Disappointed With How This Year Has Gone? I've Got A Few Suggestions.
Recently, while having a conversation with a friend who is currently going through the PTSD of a divorce, one of the things that they kept saying over and over is, "I'm just so disappointed in myself." If you've read my content, even a little bit, then you know that I am pretty word-specific and so I gave that statement — one that is pretty common when you really stop to think about it — quite a bit of thought. Although I think a lot of people feel that being disappointed in themselves (or someone else) means that they feel bad about something that they said or done, the word actually means "to fail to fulfill the expectations or wishes of" and "to defeat the fulfillment of (hopes, plans, etc.); thwart; frustrate."
And while, on the surface, that might seem like I'm splitting hairs, when you factor in the lead quote, I'm actually…not. Sometimes, no matter how much you tried to make something work, it doesn't and that shouldn't result in you beating up yourself; it simply means you should learn how to manage your expectations better. For instance, when it comes to a relationship that's gone sour, if you really did give your all (be honest with yourself on that, by the way) and you expected things to last long-term, you've still got to factor in things like another person's free will, changes of circumstance and you possibly not being on the same page as your partner was/is.
See what I mean? While I'm not the person who lives by the motto "expect nothing and you'll never be disappointed" (because it sounds like a jaded or bitter person made that up), I am someone who thinks that we should not get so frustrated with ourselves — again, especially to the point that we beat ourselves up — when what we hoped for didn't exactly pan out. Instead, I think there are other far more productive and beneficial ways to utilize that energy. Here are seven of them.
1. Do Some Journaling
As a writer, I'm sure it's no shock to you that I'm a pretty big fan of journaling. Aside from the fact that it's a great way to plan out goals and improve your writing skills, journaling is proven to also help you to de-stress, get your thoughts together and track your progress. That said, sometimes, when we're disappointed about something and all we do is keep going over it again and again in our minds, it can be hard to make sense of the internal chaos — it can be challenging to separate feelings from facts and what you should "own" and what you shouldn't. That's why I definitely recommend that you do some journaling when you're in this kind of headspace because it can help you to vent and then see things from a much clearer perspective after you do.
Chile, there have been many things that I've been disappointed about yet because I put the date (and even the time) on my entries, it has been freeing like a mug to look back every few months to see how all things indeed worked together for the good. So yeah, journal about what has truly disappointed you before the year concludes. It's never (ever) for naught.
2. Have the “Hard” Conversations
Anyone who knows me (and only I would know that; check out "5 Signs You Really Know A Person") knows that ghosting is totally not my style. If anything, I'm someone who is going to communicate ad nauseam, just to make sure that folks are crystal clear about where I am coming from. For me, that means that whether we decide to work things out — personally or professionally — or we choose to part ways, you know exactly where I'm coming from and how I feel about the ultimate decision that has been made. This resolves confusion and where the confusion is lacking, peace can dwell.

Exercise requirements:
A. Repeat word for word the passage of the article on disappointment from "2. Have the" up to and including "peace can dwell.".
B. Pick up the article on disappointment at the point where it stops and keep writing it.
The items after this point are separate from the article on disappointment.

Data extract:
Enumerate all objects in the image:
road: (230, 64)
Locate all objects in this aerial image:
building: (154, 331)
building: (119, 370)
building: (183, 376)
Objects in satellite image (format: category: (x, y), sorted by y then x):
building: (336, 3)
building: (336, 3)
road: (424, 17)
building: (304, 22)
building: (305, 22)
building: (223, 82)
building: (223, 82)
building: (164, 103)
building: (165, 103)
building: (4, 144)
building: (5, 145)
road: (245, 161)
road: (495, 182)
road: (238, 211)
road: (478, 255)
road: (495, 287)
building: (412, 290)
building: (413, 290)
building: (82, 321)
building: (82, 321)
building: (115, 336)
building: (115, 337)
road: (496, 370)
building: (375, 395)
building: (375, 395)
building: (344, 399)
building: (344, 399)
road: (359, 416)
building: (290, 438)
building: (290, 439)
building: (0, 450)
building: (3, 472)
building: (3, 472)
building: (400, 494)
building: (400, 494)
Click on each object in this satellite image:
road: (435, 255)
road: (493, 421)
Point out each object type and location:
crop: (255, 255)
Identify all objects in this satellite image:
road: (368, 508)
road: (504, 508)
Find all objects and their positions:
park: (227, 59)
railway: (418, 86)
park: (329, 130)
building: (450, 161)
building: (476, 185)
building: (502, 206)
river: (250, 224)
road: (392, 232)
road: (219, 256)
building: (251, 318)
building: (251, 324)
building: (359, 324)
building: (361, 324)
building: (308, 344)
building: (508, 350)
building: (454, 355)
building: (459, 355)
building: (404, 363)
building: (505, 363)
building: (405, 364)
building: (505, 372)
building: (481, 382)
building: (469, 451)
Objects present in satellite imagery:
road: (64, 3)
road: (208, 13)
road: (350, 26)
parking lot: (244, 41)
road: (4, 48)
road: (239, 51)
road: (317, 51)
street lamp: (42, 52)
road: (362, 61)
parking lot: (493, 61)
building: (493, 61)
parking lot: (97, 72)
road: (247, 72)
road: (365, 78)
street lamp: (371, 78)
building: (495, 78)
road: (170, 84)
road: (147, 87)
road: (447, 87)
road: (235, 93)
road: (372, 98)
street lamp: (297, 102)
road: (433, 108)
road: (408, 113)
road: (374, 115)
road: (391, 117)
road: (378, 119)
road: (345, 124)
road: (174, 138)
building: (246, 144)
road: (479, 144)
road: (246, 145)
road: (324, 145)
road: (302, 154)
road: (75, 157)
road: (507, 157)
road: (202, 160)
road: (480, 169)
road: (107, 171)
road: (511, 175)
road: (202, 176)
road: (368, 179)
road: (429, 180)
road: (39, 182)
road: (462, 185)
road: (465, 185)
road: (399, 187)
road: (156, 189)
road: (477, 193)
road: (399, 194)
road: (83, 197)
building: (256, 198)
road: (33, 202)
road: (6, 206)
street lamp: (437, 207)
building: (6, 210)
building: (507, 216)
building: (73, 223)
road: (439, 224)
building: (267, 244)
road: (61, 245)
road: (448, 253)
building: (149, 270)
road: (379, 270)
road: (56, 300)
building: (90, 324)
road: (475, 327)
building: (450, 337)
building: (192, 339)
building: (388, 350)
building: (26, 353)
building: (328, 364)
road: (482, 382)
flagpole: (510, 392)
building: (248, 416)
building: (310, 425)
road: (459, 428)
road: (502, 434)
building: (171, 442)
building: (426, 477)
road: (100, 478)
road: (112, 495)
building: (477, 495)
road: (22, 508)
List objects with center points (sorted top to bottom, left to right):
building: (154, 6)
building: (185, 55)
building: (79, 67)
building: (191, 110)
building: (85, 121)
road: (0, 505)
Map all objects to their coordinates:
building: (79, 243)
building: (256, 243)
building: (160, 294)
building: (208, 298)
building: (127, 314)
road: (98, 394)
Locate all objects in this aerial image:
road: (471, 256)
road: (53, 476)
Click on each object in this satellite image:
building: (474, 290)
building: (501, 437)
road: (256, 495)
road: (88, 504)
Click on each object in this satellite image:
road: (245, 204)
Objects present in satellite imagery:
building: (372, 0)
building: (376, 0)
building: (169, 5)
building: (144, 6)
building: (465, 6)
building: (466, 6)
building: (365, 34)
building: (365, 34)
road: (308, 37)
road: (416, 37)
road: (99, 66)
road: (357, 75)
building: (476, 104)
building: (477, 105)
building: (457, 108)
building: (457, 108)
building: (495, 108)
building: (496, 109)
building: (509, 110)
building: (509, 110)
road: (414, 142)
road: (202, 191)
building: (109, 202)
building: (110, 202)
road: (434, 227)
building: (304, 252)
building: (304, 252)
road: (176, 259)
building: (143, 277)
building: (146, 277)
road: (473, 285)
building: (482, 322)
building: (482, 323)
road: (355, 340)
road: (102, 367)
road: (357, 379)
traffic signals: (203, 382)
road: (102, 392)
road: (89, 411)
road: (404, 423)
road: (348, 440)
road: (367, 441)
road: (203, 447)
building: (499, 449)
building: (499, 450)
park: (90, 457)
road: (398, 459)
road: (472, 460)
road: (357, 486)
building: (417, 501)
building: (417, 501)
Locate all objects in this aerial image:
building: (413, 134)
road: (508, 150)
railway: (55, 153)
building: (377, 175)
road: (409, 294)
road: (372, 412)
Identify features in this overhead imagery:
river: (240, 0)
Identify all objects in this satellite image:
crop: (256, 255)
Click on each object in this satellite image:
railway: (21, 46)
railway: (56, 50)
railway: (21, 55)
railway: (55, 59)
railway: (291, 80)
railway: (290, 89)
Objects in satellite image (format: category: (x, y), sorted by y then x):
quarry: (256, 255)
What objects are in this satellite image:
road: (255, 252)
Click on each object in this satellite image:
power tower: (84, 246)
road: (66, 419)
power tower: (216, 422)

Answers to the exercise:
A.
2. Have the “Hard” Conversations
Anyone who knows me (and only I would know that; check out "5 Signs You Really Know A Person") knows that ghosting is totally not my style. If anything, I'm someone who is going to communicate ad nauseam, just to make sure that folks are crystal clear about where I am coming from. For me, that means that whether we decide to work things out — personally or professionally — or we choose to part ways, you know exactly where I'm coming from and how I feel about the ultimate decision that has been made. This resolves confusion and where the confusion is lacking, peace can dwell.

B.
Whether it's from counseling, observation, or personal experience, I honestly think that 8 times outta 10, ghosting either comes out of fear or cowardice. Because it's literally running from a situation and not dealing with it. To me, having the hard conversations is actually what makes it easier to feel like something is worth fighting for or that it's worth releasing because all of the feelings, on both sides, are out on the table.
For instance, I know someone who has a pretty dysfunctional relationship with her mother. Yet she vents to everyone and their grandma but her mom. As a direct result, over the years, nothing has really changed. She keeps telling me how disappointed she is yet she's in her 30s at this point and so I'm like, "You claim your mom is not meeting your expectations while assuming she should know what they are. That's your bad." Holding someone captive because of what you trumped up in your mind without giving them a heads up is no one's fault but your own. If you're that shook up — don't run. Deal. Ghosting doesn't accomplish that. Discussing does.
3. Forgive Yourself
I don't know what it is about this year, in particular, that caused so many people to either tweet or state that a definition of self-care is to forgive someone and never speak to them again. Every time that statement crosses my path, all I think is, "Gee, I hope folks can handle being forgiven in the way that they choose to forgive others." Because, if you've got even an ounce of humility in you, you know that the time is going to come, sooner than later, when you're going to need someone to forgive you — and the way you forgive has an uncanny way of boomeranging.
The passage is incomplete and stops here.